Sapevate che il Friuli-Venezia Giulia è anche terra di ottimo olio extravergine d’oliva? Probabilmente no e figurarsi quanto la cosa sia nota in Germania. A colmare questa lacuna (e non solo questa…) ci ha pensato la PromoTurismo FVG, che, come dice il nome, è l’ente che si occupa della promozione turistica della regione, in una riuscita manifestazione organizzata a Monaco di Baviera – in quel sempre più apprezzato tempio dell’enogastronomia italiana che è la sede locale di Eataly – dalla Camera di Commercio Italo – Tedesca, diretta da Alessandro Marino.

Erano due anni che, per colpa del Covid, anche il Friuli-Venezia Giulia non organizzava eventi in presenza e la ripartenza non poteva non aver luogo che da una piazza, quella di Monaco, particolarmente vicina, in tutti i sensi, all’Italia ed in primo luogo alle sue regioni del nord.

Nel presentarla, l’accento è stato posto proprio a partire dalla stessa denominazioneufficale per intero , che in tedesco suona “Friaul-Julisch Venetien”, sottolineandone la sua particolare dicotomia geografica, ma soprattutto orografica, etnografica e naturalmente anche storica, andando ben oltre il generico “Friaul”, con il quale i tedeschi indicano solitamente questa parte dell’Italia così mediterranea, ma anche così mitteleuropea.

«Una zona nella quale si incontrano in uno spazio ristretto tre influssi culturale: italiano, germanico e slavo, costruendo un interessante caleidoscopio di tradizioni, lingue e religioni», ha sottolineato Sandra Battigaglia, della PromoTurismo FVG, che con Monika Kellermann ha moderato l’evento.

© ITALCAM

Il turismo tedesco è da sempre orientato verso le spiagge del Friuli-Venezia Giulia, segnatamente quelle di Lignano Sabbiadoro e Grado. Ma stavolta l’accento è stato rivolto anche alle città, dalle più grandi come Trieste, Udine, Gorizia, Pordenone a quelle meno note quali Cividale, San Daniele, Gemona, Tarvisio ed altre ancora.

Non solo mare, ma anche montagne – godibili in estate ed in inverno – colline, corsi d’acqua, grotte e possibilità di godere appieno della natura non solo attraverso percorsi escursionistici adatta a tutti, ma anche grazie ad una rete di piste ciclabili probabilmente tra le più estese e ben attrezzate d’Italia. Prima fra tutte la ormai celeberrima Alpe-Adria, che dal confine con l’Austria, a Tarvisio, conduce ininterrotta ed in piena sicurezza fino al mare di Grado. Tra parentesi: in territorio austriaco sulla ciclabile Alpe-Adria si raggiunge Salisburgo!

© ITALCAM

Naturalmente è l’enogastronomia, come in ogni altra parte d’Italia, una delle attrazioni principali del turismo. Ed il Friuli-Venezia Giulia si è presentato a Monaco con i suoi prodotti più noti, come il prosciutto di San Daniele ed il formaggio Montasio, o la Gubana, il gustoso, ricco, dolce tra i simboli della regione, ed anche la grappa, resa nota in tutto il mondo dalla capostipite delle distillerie locali, la Nonino, cui si deve la “scoperta” del distillato di monovitigno, che ha fatto di una bevanda originalmente per montanari duri e puri un prodotto unico raffinato ed elegante.

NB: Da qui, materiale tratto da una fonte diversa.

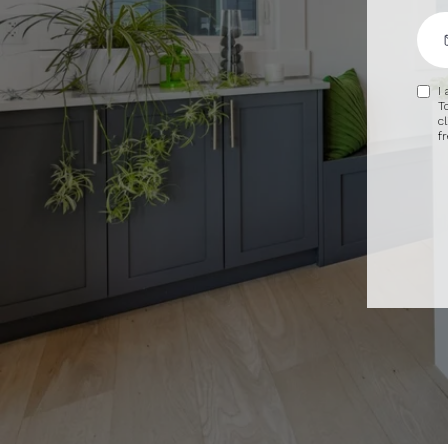
I
T
c
f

Per non parlare dei vini, soprattutto i suoi bianchi, le cui zone di produzione, contrassegnate in nove DOC tre DOCG e due DOC Interregionali si possono attraversare grazie alla Nuova Strade del Vino e dei Sapori del Ftriuli-Venezia Giulia, che unisce la costa dell’Adriatico alle Alpi.

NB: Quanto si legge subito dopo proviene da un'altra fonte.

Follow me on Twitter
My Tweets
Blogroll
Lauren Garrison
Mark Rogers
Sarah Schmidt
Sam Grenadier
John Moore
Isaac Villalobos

Non solo vino, ovviamente. Ed anche, dulcis in fundo, quasi nascosta, incastonata tra Trieste ed il confine orientale con la Slovenia, la Val Rosandra ed i suoi oliveti: che – come quelli del frantoio Parovel – producono un extravergine di caratteristiche eccezionali, il Bianchera.  Assolutamente da gustare. Come tutto il Friuli-Venezia Giulia.